The data for each table partition will be stored in its own subdirectory in the hive.
At query time, Tailpipe discovers partitions in the workspace and automatically creates tables based on the partitions it finds. For instance, if you define three aws_cloudtrail_log partitions, the aws_cloudtrail_log table will include the data from all three.
Hive partitioning
Tailpipe uses hive partitioning to leverage automatic filter pushdown and Tailpipe is opinionated on the layout:
-
The data is written to Parquet files in the workspace directory, with a prescribed directory and filename structure. Each partition is written to a separate directory.
-
The tp_index is used to partition the data and defaults to "default" if not specified. You can configure the tp_index in your partition config to specify a column whose value should be used as tp_index. Be aware that defining a tp_index does not always increase performance and may, in fact, decrease it as it can result in many small parquet files.
The standard partitioning/hive structure enables efficient queries that only need to read subsets of the hive filtered by index or date. Because the data is laid out into partitions, performance is optimized when the partition appears in a where or join clause. The index provides a way to segment the data to optimize lookup performance in a way that is optimal for your specific use case.
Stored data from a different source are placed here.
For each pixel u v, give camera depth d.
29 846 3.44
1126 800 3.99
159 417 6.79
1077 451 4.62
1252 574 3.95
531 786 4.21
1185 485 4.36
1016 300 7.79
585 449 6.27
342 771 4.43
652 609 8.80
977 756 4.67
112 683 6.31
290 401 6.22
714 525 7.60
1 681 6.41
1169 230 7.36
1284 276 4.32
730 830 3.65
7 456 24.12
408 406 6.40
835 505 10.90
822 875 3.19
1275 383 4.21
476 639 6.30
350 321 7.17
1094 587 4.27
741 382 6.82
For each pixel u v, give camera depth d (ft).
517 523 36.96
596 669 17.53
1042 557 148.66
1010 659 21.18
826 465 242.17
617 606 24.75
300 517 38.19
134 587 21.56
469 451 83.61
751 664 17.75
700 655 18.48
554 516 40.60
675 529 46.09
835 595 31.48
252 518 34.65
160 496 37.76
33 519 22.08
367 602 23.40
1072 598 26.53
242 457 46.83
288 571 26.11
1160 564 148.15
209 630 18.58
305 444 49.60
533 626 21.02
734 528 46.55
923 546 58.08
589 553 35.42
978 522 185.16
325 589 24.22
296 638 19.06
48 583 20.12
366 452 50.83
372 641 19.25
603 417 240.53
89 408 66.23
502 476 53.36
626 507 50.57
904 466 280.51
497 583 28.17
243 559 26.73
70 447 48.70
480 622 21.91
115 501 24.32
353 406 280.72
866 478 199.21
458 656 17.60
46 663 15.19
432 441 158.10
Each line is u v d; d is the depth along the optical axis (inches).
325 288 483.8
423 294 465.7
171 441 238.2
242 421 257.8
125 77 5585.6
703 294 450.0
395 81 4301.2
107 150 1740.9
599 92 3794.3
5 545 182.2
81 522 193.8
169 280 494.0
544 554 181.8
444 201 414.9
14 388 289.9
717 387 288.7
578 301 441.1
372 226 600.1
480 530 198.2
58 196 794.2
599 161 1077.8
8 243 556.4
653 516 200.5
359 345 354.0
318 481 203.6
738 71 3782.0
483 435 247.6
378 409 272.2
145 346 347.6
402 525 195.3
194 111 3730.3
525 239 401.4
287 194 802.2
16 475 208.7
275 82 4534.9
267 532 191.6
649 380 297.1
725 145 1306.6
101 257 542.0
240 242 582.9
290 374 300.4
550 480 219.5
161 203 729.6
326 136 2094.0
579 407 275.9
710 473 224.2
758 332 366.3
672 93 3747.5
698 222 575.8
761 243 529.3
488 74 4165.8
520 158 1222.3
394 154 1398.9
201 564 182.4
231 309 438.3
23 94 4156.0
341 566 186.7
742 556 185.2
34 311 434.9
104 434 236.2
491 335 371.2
For example, you might index on account ID for AWS tables, subscription for Azure tables, or project ID for GCP tables.
Sources
A partition acquires data from a source. Often, a source will connect to a resource via a connection, which specifies the credentials and account scope.
The block label denotes the source type - aws_s3_bucket, file, etc. The source types are defined in plugins, and the arguments vary by type. The Tailpipe Hub provides extended documentation and examples for plugin sources. The file source is provided by the core plugin, which is included in every Tailpipe installation.
The source is responsible for:
- turning raw data into rows
- initiating file transfers or requests
- downloading or copying raw data
- unzipping/untaring, etc
- incremental transfer, tracking, and retrying
Connections
Connections provide credentials and configuration options to connect to external services. Tailpipe connections are similar to connections in Steampipe and Flowpipe.
Connection types are defined in plugins. Each type creates a default connection (e.g., connection.aws.default), which can be overridden in a .tpc file. Each plugin has its own default credential resolution.